A common, but maybe not highly recognized part of a home is the doorstop or door bumper. These are simple devices to protect walls from door knob damage. Existing homes are most likely already fitted with stops, so a simple retrofit should be an easy task. If not, then adding them for the first time is not that much more difficult.
Brands of Doorstops
Baseboard Door Stop Installation
The baseboard wall bumper doorstop is the most common style used in a residential application. These doorstops are considered wall mount, but don’t confuse them with the wall bumper design, where a rubber bumper is installed at the height of the door handle/knob. These doorstops range from the cheap spring styles with a nylon tip that can be found at any home improvement store…to solid brass construction that offer various colored rubber tips as an option.
- Some baseboard wall stops will have a wood screw attached to the base. You will most likely need a drill and drill bit to create a pilot hole, especially if no existing stop resides. (a) The doorstop installs via a tip mounted flat head screw design which can be exposed by removing the rubber or vinyl push on tip. (b) There may also be a hex section of the body, whether full body design or part of the body to attach a wrench.
- The spring styles have a simple base plate and separate screw that install on the wall first. (a) Some models have you turn the spring section into the hole of the baseplate. (b) Some models are designed to pressure fit over an o-ring attached to a small stem of the baseplate.
Hinge Door Stop Installation
These are very common as an alternative where there is no wall to mount a doorstop. Examples can be: having to stop the door well short of where a baseboard mount would normally suffice, the door opens into a shower door or tub, you want a more hidden stop opposed to the stem protruding off the baseboard. Note: The hinge mounts are not nearly as strong and durable as the solid stem base board stops. Pushing on a door, too hard, can lead to damage.
- Example shown is the Deltana HPA69 model. This is one of many brands listed above that has solid construction, and the soft rubber bumpers absorb shock instead of leaving impressions in door trim. I have seen cheaper models: break at the body, stop tips snap off, and plastic tips leave mars in the door trim.
- Steel hinges will require removing the one piece hinge pin. This can be done by hand, or using a hammer and properly sized pin punch like Dasco Pro or Enders Tools; both of which can be found at your local home improvement store (a screwdriver or torx head works as a substitute as well). (i) From the bottom, tap up, and out. (i) Re-attach the hinge pin through the hinge stop first, and then back into the hinge as originally installed.

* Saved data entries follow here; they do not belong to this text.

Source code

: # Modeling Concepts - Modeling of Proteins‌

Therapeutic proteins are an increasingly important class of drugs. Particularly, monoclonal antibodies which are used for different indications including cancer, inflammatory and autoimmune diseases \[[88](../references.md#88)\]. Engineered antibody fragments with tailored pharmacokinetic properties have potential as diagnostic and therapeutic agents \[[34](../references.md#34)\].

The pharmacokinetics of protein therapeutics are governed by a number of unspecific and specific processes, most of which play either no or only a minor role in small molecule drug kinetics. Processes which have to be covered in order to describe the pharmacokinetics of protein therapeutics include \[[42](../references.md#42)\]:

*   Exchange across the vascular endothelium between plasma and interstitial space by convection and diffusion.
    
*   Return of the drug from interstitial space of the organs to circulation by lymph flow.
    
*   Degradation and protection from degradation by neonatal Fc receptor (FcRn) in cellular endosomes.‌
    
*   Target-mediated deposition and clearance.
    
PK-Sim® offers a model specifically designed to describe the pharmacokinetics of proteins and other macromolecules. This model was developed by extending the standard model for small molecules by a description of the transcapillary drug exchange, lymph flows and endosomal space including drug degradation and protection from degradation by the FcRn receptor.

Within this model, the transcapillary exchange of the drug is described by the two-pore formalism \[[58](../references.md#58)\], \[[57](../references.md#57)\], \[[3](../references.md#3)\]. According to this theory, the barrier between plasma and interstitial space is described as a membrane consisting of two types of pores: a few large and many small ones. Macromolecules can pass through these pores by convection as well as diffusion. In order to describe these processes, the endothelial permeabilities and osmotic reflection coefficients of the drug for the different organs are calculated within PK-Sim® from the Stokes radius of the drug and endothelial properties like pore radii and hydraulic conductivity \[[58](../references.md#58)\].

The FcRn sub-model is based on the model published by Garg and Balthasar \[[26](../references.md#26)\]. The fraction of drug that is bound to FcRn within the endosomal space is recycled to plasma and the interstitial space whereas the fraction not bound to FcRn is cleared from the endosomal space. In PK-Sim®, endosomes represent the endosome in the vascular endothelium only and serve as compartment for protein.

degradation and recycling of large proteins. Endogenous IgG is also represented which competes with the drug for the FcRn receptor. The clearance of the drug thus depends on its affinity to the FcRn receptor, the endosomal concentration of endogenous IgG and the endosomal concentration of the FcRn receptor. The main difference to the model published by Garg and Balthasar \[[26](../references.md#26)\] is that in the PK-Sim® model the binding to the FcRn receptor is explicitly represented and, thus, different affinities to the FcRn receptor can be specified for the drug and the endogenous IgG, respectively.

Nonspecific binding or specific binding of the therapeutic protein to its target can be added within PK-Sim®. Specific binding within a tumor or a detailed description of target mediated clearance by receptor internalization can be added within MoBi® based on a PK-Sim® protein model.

- Brass hinges will have end caps (top and bottom) that are threaded on and should be able to be removed with your fingertips. Note: There is no pin to be removed. To fit the hinge pin stop, an extension will need to be purchased. Note: Baldwin is a special brass hinge where only one type of hinge pin stop will work. This style does need the pin to be removed; which is very difficult, as the pin is pressure fitted in very tightly; unlike steel hinges. I recommend trying to buy the hinge stop locally, and have them do the swap, if they have an in-house shop.
- This is an expensive alternative, but does have it’s purpose in certain circumstances. (a) If you prefer a contemporary design, Blomus may fill the need with their weighted floor door stops and door chocks. (b) A more rural look can be addressed by using a rope door stop.
There are also several options of heavy ornamental bronze or iron statues, decorative figurines, etc. that are sold as door stops. Any heavy object can be substituted as well. Refer to Design Toscano as an example. (i) These weighted door stops can also be used to prop a door open. Very useful in the warmer months where doors and windows are open, and drafts can slam doors shut.